◆ Extracted records ◆
..........
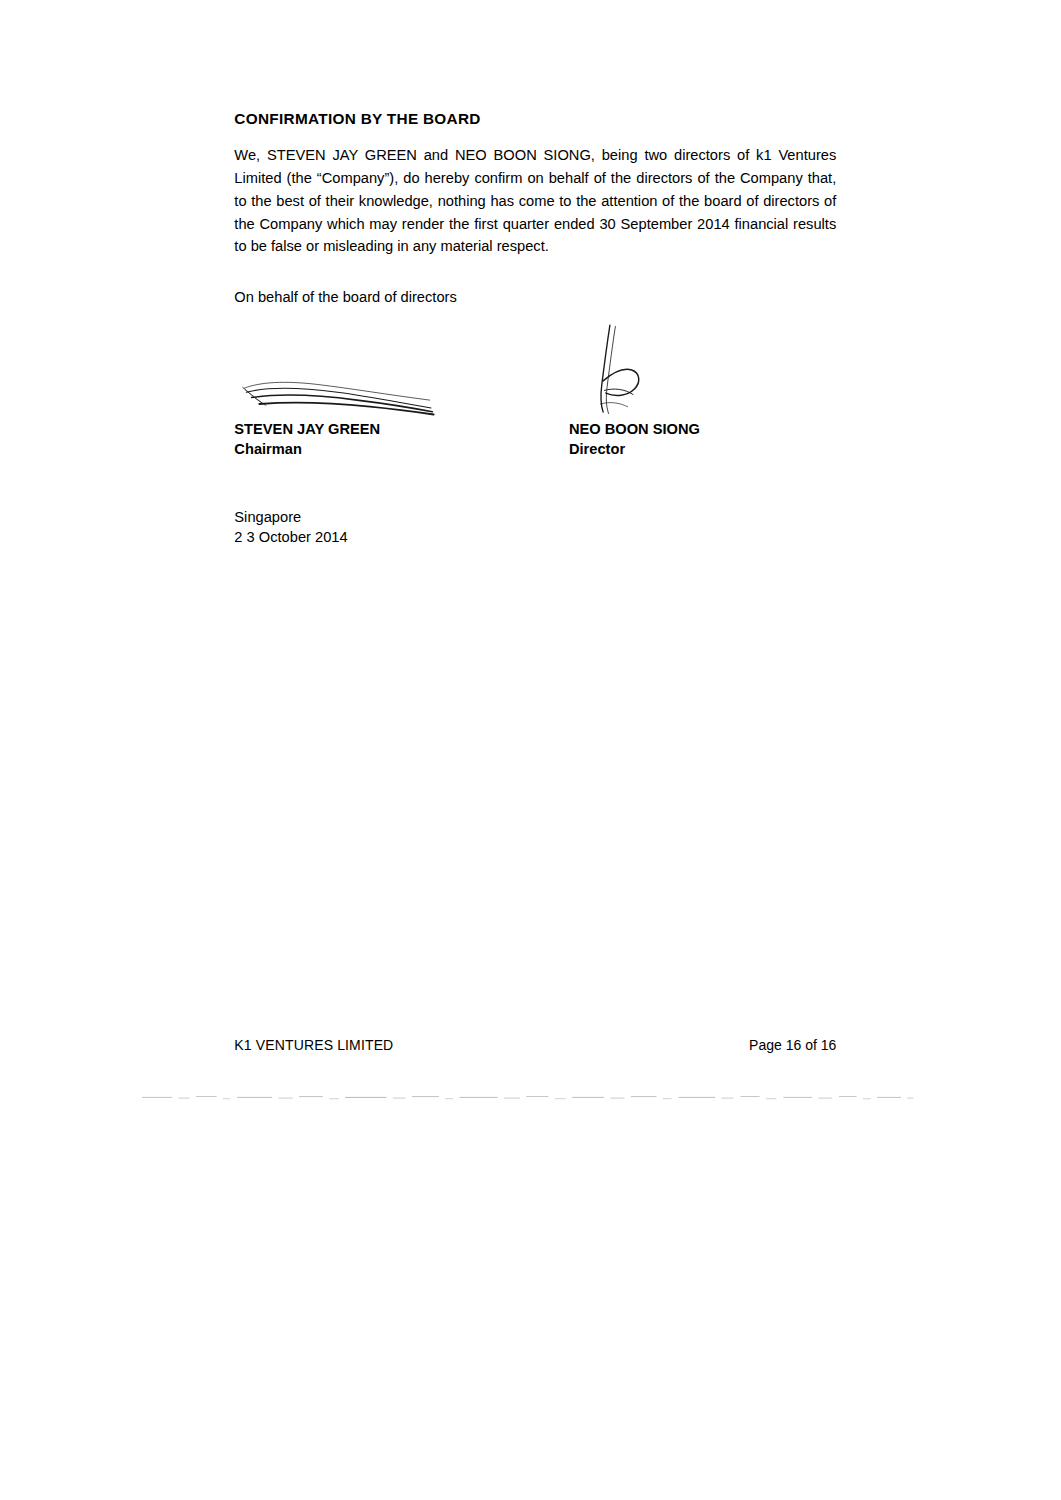CONFIRMATION BY THE BOARD
We, STEVEN JAY GREEN and NEO BOON SIONG, being two directors of k1 Ventures Limited (the “Company”), do hereby confirm on behalf of the directors of the Company that, to the best of their knowledge, nothing has come to the attention of the board of directors of the Company which may render the first quarter ended 30 September 2014 financial results to be false or misleading in any material respect.
On behalf of the board of directors
STEVEN JAY GREEN
Chairman
NEO BOON SIONG
Director
Singapore
2 3 October 2014
K1 VENTURES LIMITED Page 16 of 16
..........
◆ Task to carry out ◆
Keep the pictures out of the copy and write out the data exactly as it stands.

◆ Reply to the task ◆
CONFIRMATION BY THE BOARD
We, STEVEN JAY GREEN and NEO BOON SIONG, being two directors of k1 Ventures Limited (the “Company”), do hereby confirm on behalf of the directors of the Company that, to the best of their knowledge, nothing has come to the attention of the board of directors of the Company which may render the first quarter ended 30 September 2014 financial results to be false or misleading in any material respect.
On behalf of the board of directors
STEVEN JAY GREEN
Chairman
NEO BOON SIONG
Director
Singapore
2 3 October 2014
K1 VENTURES LIMITED Page 16 of 16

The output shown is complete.